Erin ran up out of the blue and hugged me tightly around the neck, like she often did. She took my face in her hands and put her tender, soft lips on my cheek and kissed it, pressing them firmly into my flesh for several dramatically long seconds. For a young Lucas, still inexperienced and nervous around pretty girls, it was as close to nirvana as he could imagine.

She pulled away and her eyes beamed into mine. "We did it!" she squealed, hugging my neck again and squeezing with all her might before dashing off to celebrate with other friends.

xxxxx

I don't know about sparks or fireworks, but kissing Erin was very natural. She blushed at me after I pulled away. Out of the corner of my eye, I saw Brenda chuckling to herself. Erin and I left the magistrate's office and walked back to the lobby in silence.

"I didn't know they'd say that part in a civil ceremony," I said quietly to Erin. "I'm sorry if I surprised you."

"No, it's okay," she insisted. I noticed she was looking anywhere but at me. "It was actually kind of... nice. It was just... unexpected, like you said. I hadn't thought about having to do that."

Brenda chimed in right before she left. "Well, if that was a surprise, you'd better prepare for the honeymoon tonight." She hugged Erin and left, still laughing at us.

Erin's tense eyes met mine. "Please tell me she was kidding."

"Of course. Remember, this is just paperwork. That kiss was for show." I smiled at her, hoping she would do the same. "Come on, let's go." I led her by the arm towards the car.

On the drive back to my place -- our place -- I got the sense she was still overthinking my kissing her. I steered the conversation to simple things, like what to eat for dinner, and plans for moving her belongings in a couple weeks.

The rest of the evening was quiet. We ate some egg fried rice in the living room while watching a movie. Erin was quiet, but at least responsive when I talked. I hoped she wasn't dwelling on the kiss still, especially after I had insisted over and over that I had no impure intentions.

I bid her goodnight and went to my bedroom, where I stripped down to my boxers. I milled about the room for a minute, putting some empty bottles in the trash and dirty clothes in the hamper. I had just slipped between the sheets when Erin knocked on my bedroom door. When she entered, my eyes went wide. She was wearing a thin, white camisole top and some lacy, white bikini-cut panties that hugged her hips nicely.

"Hi," she said shyly.

"Hey, what's up?" I tried in vain not to stare at her sexy curves.

She sat on the side of the bed beside me, giving me quite the rear view as she sat down.

"I thought you might want to... you know... do something tonight. It is our wedding night after all." She stammered her way through her words.

I couldn't believe my ears. This was definitely unexpected. "What do you want to do?" I asked her.

"I don't know," she said shyly, her head hanging down. "I just figure, after everything you've done for me, I would... I mean, we could... you know..." her voice trailed off, unwilling to actually say the words she was alluding to.

"No." The words sounded more forceful than I intended them to, but it got her to look at up me finally. "I was serious the other day.
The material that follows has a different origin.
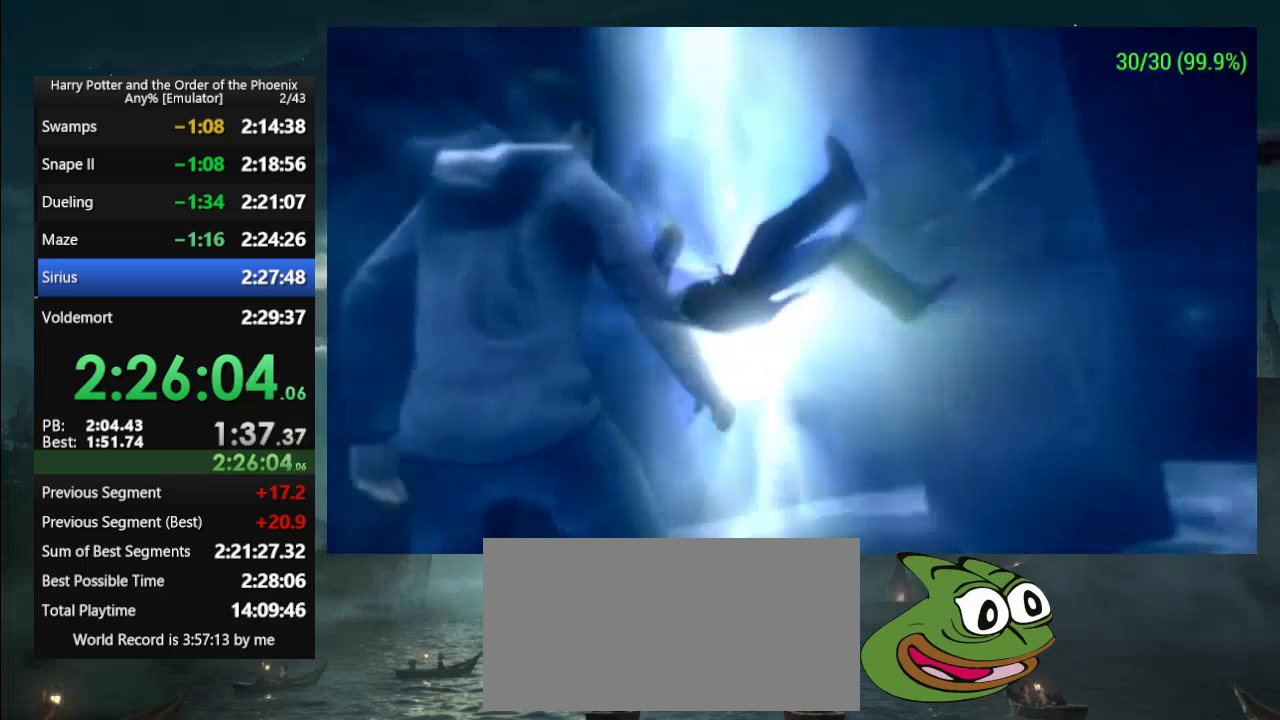
{"buttons": [], "events": []}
You look beautiful right now. And I do love you. But I have no expectation that you are or will be interested in me in that way. And if you aren't interested in a real relationship, this is not what I want from you."

"I don't understand." I could see the hurt in her eyes as she cried out softly. My heart sank. I didn't want to hurt her, ever.
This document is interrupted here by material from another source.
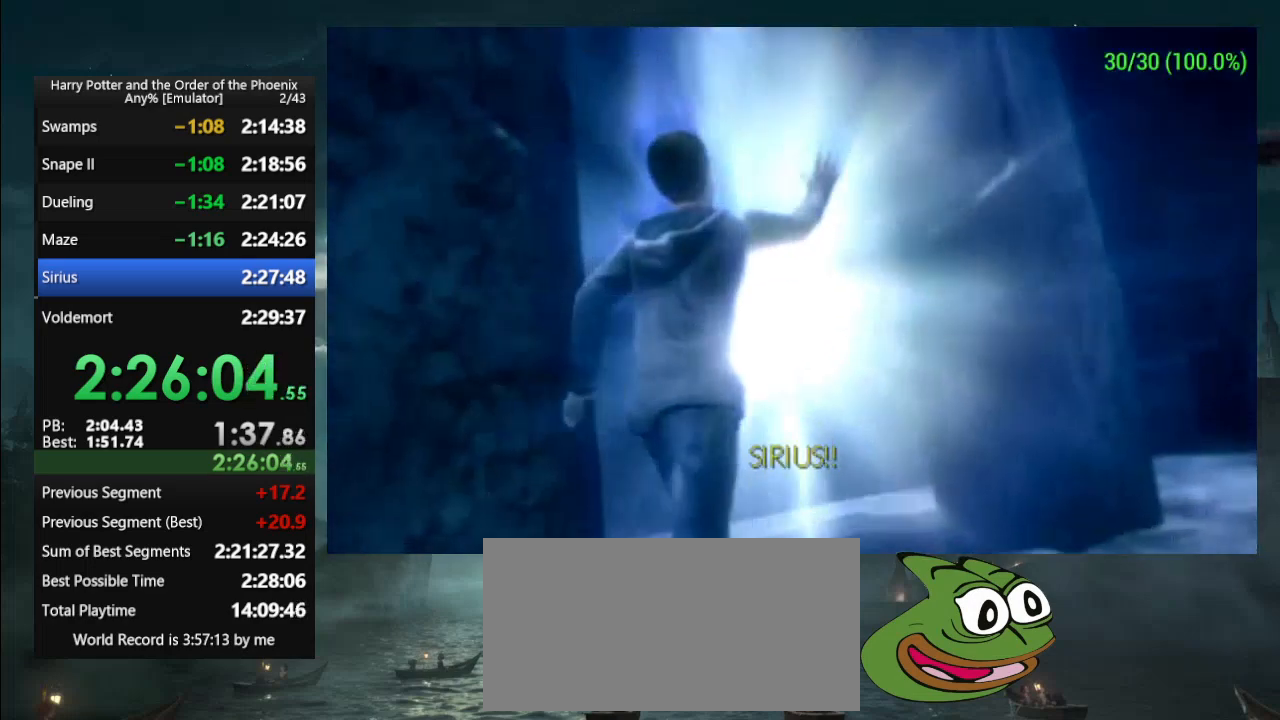
{"buttons": [], "events": []}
"I don't believe in casual sex," I confessed. "Sex has always been something special to me, and I need to have a true, intimate, personal connection with someone before I take that step. I'm just not built that way."

Her face still showed hurt and confusion.

"I don't have one-night stands, and I could never have a 'friends with benefits' arrangement with someone. I don't operate like that."